Feito este escorço introdutório, passemos à análise do art. 616 do CPP, que além de estar imbricado no art. 5º, LV da Constituição, (ampla defesa), também se liga ao princípio fundamental inserido no art. 5º, inciso LVII, que determina que “ninguém será considerado culpado até o trânsito em julgado da sentença condenatória”. É o princípio da presunção de inocência, que deve nortear a decisão de deferimento de diligências, reinquirição de testemunhas e interrogatório do acusado fulcrados no artigo 616 do CPP. A consagração do princípio da inocência na Carta Magna (art. 5º, LVII), norma programática e de interpretação, capaz de neutralizar presunções contrárias ao acusado e impor ao intérprete a fiel observância dos princípios do favor libertatis e do in dubio pro reo, este é o sentido do inciso LVII do art. citado. De conseguinte, o princípio da presunção de inocência impede se arguam presunções contrárias ao réu. O que se busca no processo criminal é a verdade real. É justo que os julgadores devem estar atentos a procrastinações e alicantinas, e tutelar por outro lado, com segurança, os direitos de defesa. O ensinamento de José Frederico Marques sintetiza a grandeza e a utilidade do art. 616 do CPP, quando ensina: “As diligências probatórias podem dizer respeito a quaisquer das fontes de convicção admitidas na instrução criminal. O essencial é que sejam necessárias ou úteis ao esclarecimento da verdade”. O fato indiscutível é que o referido artigo oferece uma variante, de grande relevância emblemática. Com a responsabilidade de formar o íntimo convencimento, mediante a livre apreciação da prova, no seu conjunto, tal qual o fez o juiz em primeira instância, os juízes que vão julgar o caso em segunda instância, têm naturalmente, a liberdade de fazer o exame direto dos elementos pessoais de prova, pelo que autoriza o art. 616 (novo interrogatório, reinquirição de testemunhas). Sem necessidade de termo, pois os julgadores estão presentes, e não há outra instância ordinária, para apreciar a questão. A iniciativa de qualquer dessas providências evidencia o animus imparcial e peculiar de nossos julgadores, pois tal atitude tem a marca da judicialidade e da observância dos ditames imperativos da ampla defesa e da presunção de inocência, elencados em nossa Lei Maior. Pode ser solicitada pelo Relator, Revisor ou outro juiz, que fizer parte da Câmara, ou turma.

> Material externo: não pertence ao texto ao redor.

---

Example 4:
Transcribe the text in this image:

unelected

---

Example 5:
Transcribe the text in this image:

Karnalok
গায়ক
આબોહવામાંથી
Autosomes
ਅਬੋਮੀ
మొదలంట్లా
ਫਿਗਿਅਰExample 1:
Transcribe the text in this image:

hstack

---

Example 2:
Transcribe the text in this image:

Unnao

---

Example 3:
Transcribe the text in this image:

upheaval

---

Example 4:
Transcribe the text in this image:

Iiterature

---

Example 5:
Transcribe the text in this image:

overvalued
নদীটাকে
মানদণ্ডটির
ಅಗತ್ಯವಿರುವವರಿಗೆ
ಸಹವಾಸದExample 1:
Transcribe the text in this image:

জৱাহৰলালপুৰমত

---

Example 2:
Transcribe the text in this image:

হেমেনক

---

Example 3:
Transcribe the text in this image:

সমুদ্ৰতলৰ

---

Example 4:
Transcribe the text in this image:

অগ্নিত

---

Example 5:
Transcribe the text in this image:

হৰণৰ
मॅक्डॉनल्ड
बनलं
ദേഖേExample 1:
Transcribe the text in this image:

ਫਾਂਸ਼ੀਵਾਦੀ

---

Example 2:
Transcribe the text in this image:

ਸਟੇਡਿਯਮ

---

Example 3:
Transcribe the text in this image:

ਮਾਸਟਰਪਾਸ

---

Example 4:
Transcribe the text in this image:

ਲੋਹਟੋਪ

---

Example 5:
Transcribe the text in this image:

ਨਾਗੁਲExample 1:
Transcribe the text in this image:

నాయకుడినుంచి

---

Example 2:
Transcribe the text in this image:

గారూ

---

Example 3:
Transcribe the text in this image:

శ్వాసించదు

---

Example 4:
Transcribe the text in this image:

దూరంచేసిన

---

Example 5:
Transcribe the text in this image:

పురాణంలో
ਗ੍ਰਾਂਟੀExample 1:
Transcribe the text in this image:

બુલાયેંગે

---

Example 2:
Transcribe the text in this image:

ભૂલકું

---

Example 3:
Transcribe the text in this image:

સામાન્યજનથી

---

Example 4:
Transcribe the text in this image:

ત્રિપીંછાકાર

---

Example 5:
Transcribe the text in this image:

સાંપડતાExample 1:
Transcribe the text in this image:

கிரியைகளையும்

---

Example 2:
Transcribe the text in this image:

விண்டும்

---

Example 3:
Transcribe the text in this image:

Sady Gusmão salientou, como de muita importância, a disposição do art. 616 do CPP, “a qual faculta ao tribunal atividade ex officio em relação à prova, admitindo até novo interrogatório do réu”. Bem é de ver, não há necessidade de conversão de julgamento em diligência, desde que existam possibilidades de se acrescentar qualquer prova legítima que venha em socorro à verdade dos fatos, tal orientação deve ocorrer. A verificação da prova a ser produzida, como verbi gratia, de uma testemunha que vai esclarecer os fatos e dar razões sérias de conhecimento da questão posta em recurso, não pode nunca ser desprezada e deve fazer parte do rol de diligências a serem realizadas. Só existe o impedimento da reformatio in pejus, no recurso pelo réu interposto, vez que o art. 617 só não admite a agravação da pena. Neste sentido, porém, circunscreve Manzini a questão: “Pois que a proibição da reforma para pior, em relação às sanções, diz respeito às penas”. Anota com acerto Júlio Fabrini Mirabete, que “a conversão em diligência, pode também ser resultado de requerimento ou sugestão do Ministério Público de 2ª Instância. Entendo correta a colocação, pois sendo o membro do Parquet, neste caso, parte, dominus litis da ação penal, nada mais jurídico que seu requerimento para a promoção da justiça. Assim como, nessa mesma linha de raciocínio, o acusado, como parte, e interessado na obtenção e esclarecimento da verdade, creio ser parte legítima para requerer ou sugerir, nos moldes do Ministério Público. Embora não seja explícita a norma do art. 616 do CPP, quanto à possibilidade de o Ministério Público e o acusado requererem tais medidas, mas tais assertivas dessumem de toda uma estrutura legal, onde no ápice, está vigilante a Constituição da República que consolidou direitos fundamentais como o da ampla defesa e da presunção de inocência, que cabem na regra antiga, mas atual, do artigo 616.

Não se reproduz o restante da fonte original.